LIST A: index -> word
LIST B: index -> count

These arrows show operations which are fast. If we have an index, we can find both the corresponding word and count. However, our program goes in the opposite direction. In order to obtain word -> count, we had to invert the index -> word mapping to obtain a word -> index. How long does it take our program to do this? In the worst case (where the word isn't in the lexicon at all), we have to check every word in the lexicon in order to figure out the answer.

What we really need is a structure where the arrow goes the other way: word -> index, or even just word -> count. In the next section, we'll see that Python supports such a structure: the dictionary. We won't go into detail about how a dictionary works, but you can gain some insight by thinking about a real-life paper dictionary.

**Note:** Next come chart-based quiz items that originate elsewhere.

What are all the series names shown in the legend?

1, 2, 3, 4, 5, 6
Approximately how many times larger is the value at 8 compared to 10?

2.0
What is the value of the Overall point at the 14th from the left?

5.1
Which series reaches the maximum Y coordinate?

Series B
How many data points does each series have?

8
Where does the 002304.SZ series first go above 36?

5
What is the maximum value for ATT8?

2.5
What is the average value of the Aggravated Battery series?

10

A paper dictionary has the structure word -> definition. If you want to look up the word cassowary, you can use alphabetic comparison to find it quickly. First pull out volume C, eliminating 25 other volumes in a single operation! Open the volume to the middle (perhaps cobra); cassowary has to be before that, so flip back to ceilidh and then perhaps overshoot to caracara before ending up on the right page, where you can search word-by-word until you find what you want. Out of the entire dictionary, you've looked at only ten or eleven entries before ending up where you want to be.

Computer dictionary structures use all these ideas to ensure a fast key -> value mapping. They separate the data into volumes (this strategy is called hashing). They sort things to enable a quick back-and-forth search (search trees). And when the data is narrowed down enough, they flip through it entry-by-entry (linear search, which is what we did for the whole dataset in the previous section). Understanding the design and implementation of these kinds of structures is an entire course all on its own. We won't go into more detail here; the thing to remember is that a Python dictionary maps quickly from key -> value for any key, just as a list maps from index -> value.